Phoebe Mankiewicz, Christina Ciardullo, Andreas Theodoridis, Elizabeth Hénaff, Anna Dyson
Languages: English | Pages: 13 pp
Bibliographic info:
41st AIVC/ASHRAE IAQ- 9th TightVent - 7th venticool Conference - Athens, Greece - 4-6 May 2022

Urbanization has led to systemic environmental factors that degrade air quality and microbial diversity, negatively impacting human health and wellbeing. Conventional building Heating, Ventilation and Air Conditioning (HVAC) units that filter airborne pollutants and support Indoor Air Quality (IAQ), are often energy intensive, decrease indoor microbial diversity, and are still unable to address specific pollutants or seasonal psychrometric profiles. Although HVAC performance, IAQ, and human health have long been correlated, emerging fields of study such as metagenomics may enable more inclusive metrics in the characterization of these co-relationships. As part of a rapidly expanding field of research, metagenomic analyses of human and indoor microbiomes have begun to demonstrate how patterns of urban development can impact microbial diversity and interrelated human health indicators, many of which are similar to health impacts associated with urban air pollutants, such as immune health and response.

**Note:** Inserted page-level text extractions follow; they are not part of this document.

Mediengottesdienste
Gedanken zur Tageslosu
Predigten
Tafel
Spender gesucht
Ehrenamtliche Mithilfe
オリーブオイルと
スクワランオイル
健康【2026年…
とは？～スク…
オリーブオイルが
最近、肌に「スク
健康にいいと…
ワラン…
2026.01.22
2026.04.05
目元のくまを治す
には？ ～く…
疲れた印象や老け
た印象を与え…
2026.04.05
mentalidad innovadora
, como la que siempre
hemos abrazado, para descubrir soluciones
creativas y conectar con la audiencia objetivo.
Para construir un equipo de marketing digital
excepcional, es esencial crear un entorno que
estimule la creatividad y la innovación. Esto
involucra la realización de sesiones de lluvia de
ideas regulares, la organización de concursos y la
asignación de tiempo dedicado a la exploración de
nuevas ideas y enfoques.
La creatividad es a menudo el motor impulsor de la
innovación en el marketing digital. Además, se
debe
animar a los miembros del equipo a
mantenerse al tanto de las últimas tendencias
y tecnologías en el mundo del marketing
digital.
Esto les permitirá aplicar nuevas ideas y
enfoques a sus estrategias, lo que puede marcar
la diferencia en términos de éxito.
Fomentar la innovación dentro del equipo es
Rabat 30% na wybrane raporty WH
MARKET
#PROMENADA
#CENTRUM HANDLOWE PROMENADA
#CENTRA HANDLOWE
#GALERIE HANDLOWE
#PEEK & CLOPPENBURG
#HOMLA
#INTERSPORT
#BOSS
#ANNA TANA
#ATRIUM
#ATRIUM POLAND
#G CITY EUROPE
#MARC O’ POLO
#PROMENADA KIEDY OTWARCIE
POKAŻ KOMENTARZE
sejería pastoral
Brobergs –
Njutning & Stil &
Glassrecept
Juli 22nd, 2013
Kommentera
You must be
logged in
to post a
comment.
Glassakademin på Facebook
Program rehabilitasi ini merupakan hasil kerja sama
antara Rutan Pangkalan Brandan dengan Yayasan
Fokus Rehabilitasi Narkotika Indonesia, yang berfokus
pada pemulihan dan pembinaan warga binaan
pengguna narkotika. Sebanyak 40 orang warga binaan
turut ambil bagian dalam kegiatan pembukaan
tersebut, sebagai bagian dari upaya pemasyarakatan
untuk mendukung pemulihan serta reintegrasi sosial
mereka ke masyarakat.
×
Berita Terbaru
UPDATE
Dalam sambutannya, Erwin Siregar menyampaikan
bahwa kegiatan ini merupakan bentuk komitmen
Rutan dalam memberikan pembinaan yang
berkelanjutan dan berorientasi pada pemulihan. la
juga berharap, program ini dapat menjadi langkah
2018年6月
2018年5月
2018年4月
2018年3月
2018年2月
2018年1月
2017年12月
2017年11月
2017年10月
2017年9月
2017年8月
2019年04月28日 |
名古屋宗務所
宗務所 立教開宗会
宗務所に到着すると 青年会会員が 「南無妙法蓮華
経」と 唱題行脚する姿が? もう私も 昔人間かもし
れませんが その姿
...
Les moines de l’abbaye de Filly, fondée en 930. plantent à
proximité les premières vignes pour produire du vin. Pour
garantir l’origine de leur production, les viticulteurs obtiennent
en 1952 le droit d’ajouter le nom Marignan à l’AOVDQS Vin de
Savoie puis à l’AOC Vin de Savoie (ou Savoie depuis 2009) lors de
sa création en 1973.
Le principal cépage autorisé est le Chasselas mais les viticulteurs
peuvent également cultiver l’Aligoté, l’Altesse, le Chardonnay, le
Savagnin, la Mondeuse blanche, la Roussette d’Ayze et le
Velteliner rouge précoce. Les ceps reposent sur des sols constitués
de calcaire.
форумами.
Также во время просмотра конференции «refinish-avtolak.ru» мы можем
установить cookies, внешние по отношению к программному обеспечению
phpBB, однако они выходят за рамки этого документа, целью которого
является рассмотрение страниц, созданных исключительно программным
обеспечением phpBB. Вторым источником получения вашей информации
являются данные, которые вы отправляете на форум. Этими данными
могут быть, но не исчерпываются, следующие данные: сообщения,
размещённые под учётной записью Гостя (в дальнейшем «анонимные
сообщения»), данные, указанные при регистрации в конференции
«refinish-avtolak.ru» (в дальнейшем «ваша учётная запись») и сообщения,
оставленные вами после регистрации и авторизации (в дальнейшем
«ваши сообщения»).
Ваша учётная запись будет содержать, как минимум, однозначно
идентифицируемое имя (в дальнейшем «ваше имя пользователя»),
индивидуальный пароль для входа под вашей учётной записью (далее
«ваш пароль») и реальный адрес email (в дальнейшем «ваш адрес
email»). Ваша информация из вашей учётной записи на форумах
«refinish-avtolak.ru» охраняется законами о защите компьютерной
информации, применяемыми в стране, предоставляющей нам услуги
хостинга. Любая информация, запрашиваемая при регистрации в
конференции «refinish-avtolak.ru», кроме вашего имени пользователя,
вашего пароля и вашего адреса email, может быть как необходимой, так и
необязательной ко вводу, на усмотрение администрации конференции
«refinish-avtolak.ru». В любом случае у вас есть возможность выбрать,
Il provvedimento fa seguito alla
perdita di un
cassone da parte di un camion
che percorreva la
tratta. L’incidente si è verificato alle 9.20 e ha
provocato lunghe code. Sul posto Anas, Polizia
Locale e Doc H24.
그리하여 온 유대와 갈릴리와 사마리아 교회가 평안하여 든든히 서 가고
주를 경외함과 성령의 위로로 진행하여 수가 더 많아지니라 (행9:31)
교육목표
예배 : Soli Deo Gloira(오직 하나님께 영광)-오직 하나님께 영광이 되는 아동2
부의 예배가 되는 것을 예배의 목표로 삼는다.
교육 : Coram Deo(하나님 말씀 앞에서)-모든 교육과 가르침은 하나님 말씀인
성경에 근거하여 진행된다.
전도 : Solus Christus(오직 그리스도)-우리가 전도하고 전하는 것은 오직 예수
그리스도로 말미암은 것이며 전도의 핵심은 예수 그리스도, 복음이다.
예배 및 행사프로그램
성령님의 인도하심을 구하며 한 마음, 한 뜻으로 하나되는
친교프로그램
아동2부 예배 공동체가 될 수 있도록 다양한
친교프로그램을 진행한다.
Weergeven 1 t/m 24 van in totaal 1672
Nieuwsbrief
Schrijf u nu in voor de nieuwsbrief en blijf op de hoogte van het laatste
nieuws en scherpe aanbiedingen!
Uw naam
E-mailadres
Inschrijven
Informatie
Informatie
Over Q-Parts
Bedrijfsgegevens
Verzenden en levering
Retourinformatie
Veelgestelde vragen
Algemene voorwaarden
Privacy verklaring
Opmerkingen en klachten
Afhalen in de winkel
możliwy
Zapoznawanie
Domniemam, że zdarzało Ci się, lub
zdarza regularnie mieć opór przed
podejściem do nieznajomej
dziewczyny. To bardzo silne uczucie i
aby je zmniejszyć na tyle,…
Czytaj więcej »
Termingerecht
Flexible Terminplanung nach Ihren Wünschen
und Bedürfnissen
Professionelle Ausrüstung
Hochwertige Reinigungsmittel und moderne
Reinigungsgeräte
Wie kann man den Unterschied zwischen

However, measures of microbial ecology have yet to be systematically included in the characterization of IAQ. A review of literature including both air quality and microbiome metrics reveals significant interrelated factors and impacts on human health and wellbeing, implying potentially confounding/compounding variables. While many design decisions impact indoor microbiomes, some do so with potentially larger impacts, such as building-integrated plant-based systems, which may significantly affect indoor microbial ecologies in unexplored ways. However, assessing their impact on urban health and wellbeing, building energy use, and outdoor and indoor air quality requires more systematic integration of emerging knowledge in the fields of both air quality and metagenomics. Further, the integration of measures of microbial metabolism and metagenomic analyses could enable more precise and specific evaluations of the potential for pollutant degrading processes in the design of urban green infrastructure and Indoor Environmental Quality (IEQ), such as the incorporation of bioremediation processes into urban air treatment programs.